Work item:
Retype the listing without any alteration.

+++ Records supplied

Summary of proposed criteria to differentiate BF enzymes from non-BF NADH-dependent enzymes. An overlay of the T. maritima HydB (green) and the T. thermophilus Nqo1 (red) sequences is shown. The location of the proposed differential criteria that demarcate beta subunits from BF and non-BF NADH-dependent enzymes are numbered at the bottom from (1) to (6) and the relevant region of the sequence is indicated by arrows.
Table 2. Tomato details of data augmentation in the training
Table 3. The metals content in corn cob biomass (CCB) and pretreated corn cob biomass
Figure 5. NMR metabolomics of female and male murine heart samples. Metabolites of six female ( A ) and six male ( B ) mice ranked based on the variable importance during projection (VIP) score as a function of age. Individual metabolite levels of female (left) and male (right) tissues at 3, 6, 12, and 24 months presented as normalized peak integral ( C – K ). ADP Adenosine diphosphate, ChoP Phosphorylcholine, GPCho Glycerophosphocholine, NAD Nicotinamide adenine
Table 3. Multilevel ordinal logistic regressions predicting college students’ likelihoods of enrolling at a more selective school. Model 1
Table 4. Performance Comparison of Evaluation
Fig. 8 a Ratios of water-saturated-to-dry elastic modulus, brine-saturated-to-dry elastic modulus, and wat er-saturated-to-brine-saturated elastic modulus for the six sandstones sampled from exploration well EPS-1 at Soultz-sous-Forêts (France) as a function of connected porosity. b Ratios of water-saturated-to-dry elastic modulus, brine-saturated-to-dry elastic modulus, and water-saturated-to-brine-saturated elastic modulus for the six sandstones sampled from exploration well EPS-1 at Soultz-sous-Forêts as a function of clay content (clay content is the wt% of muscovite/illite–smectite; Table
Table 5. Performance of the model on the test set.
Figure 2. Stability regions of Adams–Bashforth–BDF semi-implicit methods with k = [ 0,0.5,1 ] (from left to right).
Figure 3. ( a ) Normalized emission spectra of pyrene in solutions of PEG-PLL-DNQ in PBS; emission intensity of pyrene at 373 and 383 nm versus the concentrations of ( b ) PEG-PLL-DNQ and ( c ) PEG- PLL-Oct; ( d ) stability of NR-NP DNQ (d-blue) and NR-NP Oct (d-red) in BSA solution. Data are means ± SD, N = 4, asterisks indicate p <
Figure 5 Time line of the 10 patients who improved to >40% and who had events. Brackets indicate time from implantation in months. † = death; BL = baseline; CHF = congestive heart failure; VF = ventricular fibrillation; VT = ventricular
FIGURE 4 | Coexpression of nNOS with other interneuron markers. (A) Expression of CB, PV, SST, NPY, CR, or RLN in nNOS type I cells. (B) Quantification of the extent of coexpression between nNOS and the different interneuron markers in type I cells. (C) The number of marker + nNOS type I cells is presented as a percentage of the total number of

++++++

Solution to this exercise:
Summary of proposed criteria to differentiate BF enzymes from non-BF NADH-dependent enzymes. An overlay of the T. maritima HydB (green) and the T. thermophilus Nqo1 (red) sequences is shown. The location of the proposed differential criteria that demarcate beta subunits from BF and non-BF NADH-dependent enzymes are numbered at the bottom from (1) to (6) and the relevant region of the sequence is indicated by arrows.
Table 2. Tomato details of data augmentation in the training
Table 3. The metals content in corn cob biomass (CCB) and pretreated corn cob biomass
Figure 5. NMR metabolomics of female and male murine heart samples. Metabolites of six female ( A ) and six male ( B ) mice ranked based on the variable importance during projection (VIP) score as a function of age. Individual metabolite levels of female (left) and male (right) tissues at 3, 6, 12, and 24 months presented as normalized peak integral ( C – K ). ADP Adenosine diphosphate, ChoP Phosphorylcholine, GPCho Glycerophosphocholine, NAD Nicotinamide adenine
Table 3. Multilevel ordinal logistic regressions predicting college students’ likelihoods of enrolling at a more selective school. Model 1
Table 4. Performance Comparison of Evaluation
Fig. 8 a Ratios of water-saturated-to-dry elastic modulus, brine-saturated-to-dry elastic modulus, and wat er-saturated-to-brine-saturated elastic modulus for the six sandstones sampled from exploration well EPS-1 at Soultz-sous-Forêts (France) as a function of connected porosity. b Ratios of water-saturated-to-dry elastic modulus, brine-saturated-to-dry elastic modulus, and water-saturated-to-brine-saturated elastic modulus for the six sandstones sampled from exploration well EPS-1 at Soultz-sous-Forêts as a function of clay content (clay content is the wt% of muscovite/illite–smectite; Table
Table 5. Performance of the model on the test set.
Figure 2. Stability regions of Adams–Bashforth–BDF semi-implicit methods with k = [ 0,0.5,1 ] (from left to right).
Figure 3. ( a ) Normalized emission spectra of pyrene in solutions of PEG-PLL-DNQ in PBS; emission intensity of pyrene at 373 and 383 nm versus the concentrations of ( b ) PEG-PLL-DNQ and ( c ) PEG- PLL-Oct; ( d ) stability of NR-NP DNQ (d-blue) and NR-NP Oct (d-red) in BSA solution. Data are means ± SD, N = 4, asterisks indicate p <
Figure 5 Time line of the 10 patients who improved to >40% and who had events. Brackets indicate time from implantation in months. † = death; BL = baseline; CHF = congestive heart failure; VF = ventricular fibrillation; VT = ventricular
FIGURE 4 | Coexpression of nNOS with other interneuron markers. (A) Expression of CB, PV, SST, NPY, CR, or RLN in nNOS type I cells. (B) Quantification of the extent of coexpression between nNOS and the different interneuron markers in type I cells. (C) The number of marker + nNOS type I cells is presented as a percentage of the total number of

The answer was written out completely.